The vaccine that we will be taking this year is no different than the one we took last year. It targets a strain called H3N2. The major inconvenience last year was that this particular strain mutated, rendering the vaccine less efficient than it was expected. But what happens if the strain mutates again this year? Are we going to have to rely on hope this time as well?
Dr. William Schaffner, a well-known infectious disease expert from the Vanderbilt University, declared that last year was a very disappoint one for the flu vaccine. And it was, indeed. The major issue is that the realization that the flu vaccine was not very effective will not protect us and our children in the year that will come. We need a better solution.

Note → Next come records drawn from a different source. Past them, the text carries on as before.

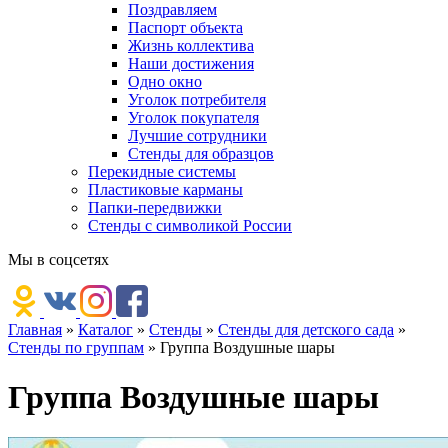
Поздравляем
Паспорт объекта
Жизнь коллектива
Наши достижения
Одно окно
Уголок потребителя
Уголок покупателя
Лучшие сотрудники
Стенды для образцов
Перекидные системы
Пластиковые карманы
Папки-передвижки
Стенды с символикой России
Мы в соцсетях
Главная
»
Каталог
»
Стенды
»
Стенды для детского сада
»
Стенды по группам
»
Группа Воздушные шары
Группа Воздушные шары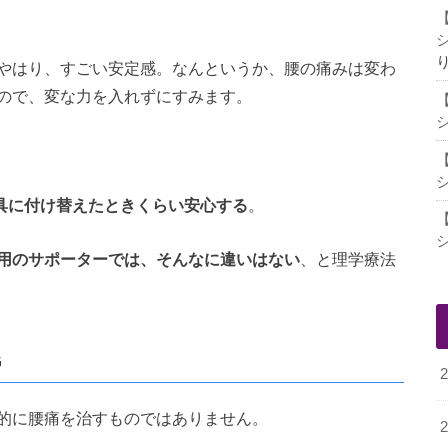
やはり、すごい安定感。なんというか、腰の痛みは変わ
ので、変な力を入れずにすみます。
具に付け替えたときくらい安心する
。
用のサポーターでは、そんなに違いはない
、と理学療法
G
的に腰痛を治すものではありません。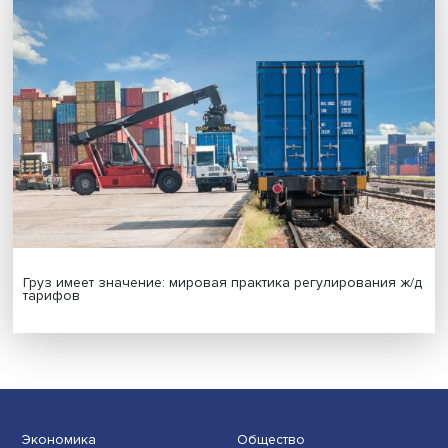
Новые инвестиции: поддержка семей становится част
бизнес-стратегий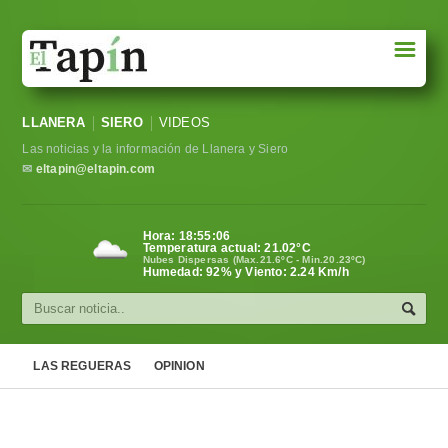
☰
Portada
LLANERA
SIERO
VIDEOS
Sociedad
Las noticias y la información de Llanera y Siero
Política
✉
eltapin@eltapin.com
Deportes
Hora:
18:55:07
Temperatura actual:
21.02
°C
Varios
Nubes Dispersas (Max.21.6ºC - Min.20.23ºC)
Humedad: 92% y Viento: 2.24 Km/h
Cultura
Asturias
LAS REGUERAS
OPINION
Videos
Carta al director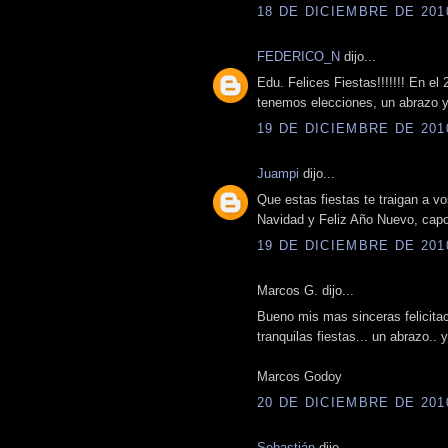
18 DE DICIEMBRE DE 2010
FEDERICO_N
dijo...
Edu. Felices Fiestas!!!!!!! En el
tenemos elecciones, un abrazo y
19 DE DICIEMBRE DE 2010
Juampi
dijo...
Que estas fiestas te traigan a v
Navidad y Feliz Año Nuevo, capo
19 DE DICIEMBRE DE 2010
Marcos G. dijo...
Bueno mis mas sinceras felicitac
tranquilas fiestas... un abrazo..
Marcos Godoy
20 DE DICIEMBRE DE 2010
Sebastián
dijo...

The CDCs statistics show that the hospitalizations spiked for people who were 65 of age or older. Records of age hospitalizations began 10 years ago and 2014-2015 flu hospitalizations reached the highest numbers ever recorded. What is more worrying is that there were 145 fatal cases. Yes, people died because of flu in 2014-2015, something that is very hard to believe.

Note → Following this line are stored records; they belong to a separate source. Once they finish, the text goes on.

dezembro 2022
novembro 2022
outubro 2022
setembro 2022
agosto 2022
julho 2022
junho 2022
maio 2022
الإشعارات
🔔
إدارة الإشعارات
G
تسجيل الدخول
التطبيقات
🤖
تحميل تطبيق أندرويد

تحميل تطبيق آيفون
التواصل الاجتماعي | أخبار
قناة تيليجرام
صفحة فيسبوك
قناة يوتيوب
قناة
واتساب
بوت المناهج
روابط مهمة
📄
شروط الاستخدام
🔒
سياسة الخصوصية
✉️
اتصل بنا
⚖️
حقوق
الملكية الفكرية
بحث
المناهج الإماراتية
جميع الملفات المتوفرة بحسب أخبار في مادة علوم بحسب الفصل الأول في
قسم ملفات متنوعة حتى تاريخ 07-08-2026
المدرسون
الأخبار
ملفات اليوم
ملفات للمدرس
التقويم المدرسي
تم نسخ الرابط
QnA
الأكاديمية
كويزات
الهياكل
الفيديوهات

Overall, the flu success ratio was estimated at only 13%. It is worrying since the average yearly success rate is estimated at around 50 to 60%. However, health specialists seem to be a little more optimistic about this year because they claim they have studied the dominant strain this summer and the H3N2 seems to have remained the main source of the issue.

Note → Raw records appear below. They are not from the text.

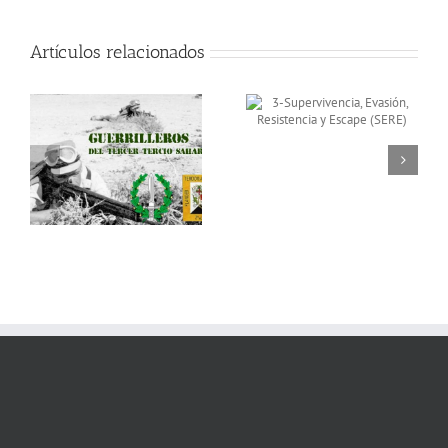
Artículos relacionados
3-Supervivencia,
Las Secciones de
Evasión, Resistencia y
Operaciones Especiales
Escape (SERE)
del 4º Tercio Sahariano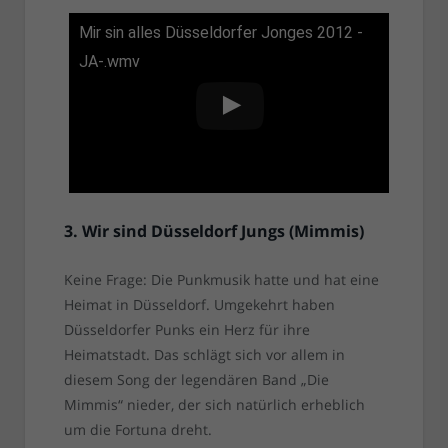
Mir sin alles Düsseldorfer Jonges 2012 -
JA-.wmv
3. Wir sind Düsseldorf Jungs (Mimmis)
Keine Frage: Die Punkmusik hatte und hat eine
Heimat in Düsseldorf. Umgekehrt haben
Düsseldorfer Punks ein Herz für ihre
Heimatstadt. Das schlägt sich vor allem in
diesem Song der legendären Band „Die
Mimmis“ nieder, der sich natürlich erheblich
um die Fortuna dreht.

For the time being, officials say the flu vaccines are still the best protection method that medicine has at its disposal. There are many people who have expressed their concern about this matter, but as long as specialists consider it to be our number one solutions, we just have to embrace the decision.
What is more interesting is that a group of specialists is currently testing a “one time flu shot” which seems to be our final solution in the years to come. It is still in experimental stages, so it might take up to another 5 years until we actually see this new shot implemented.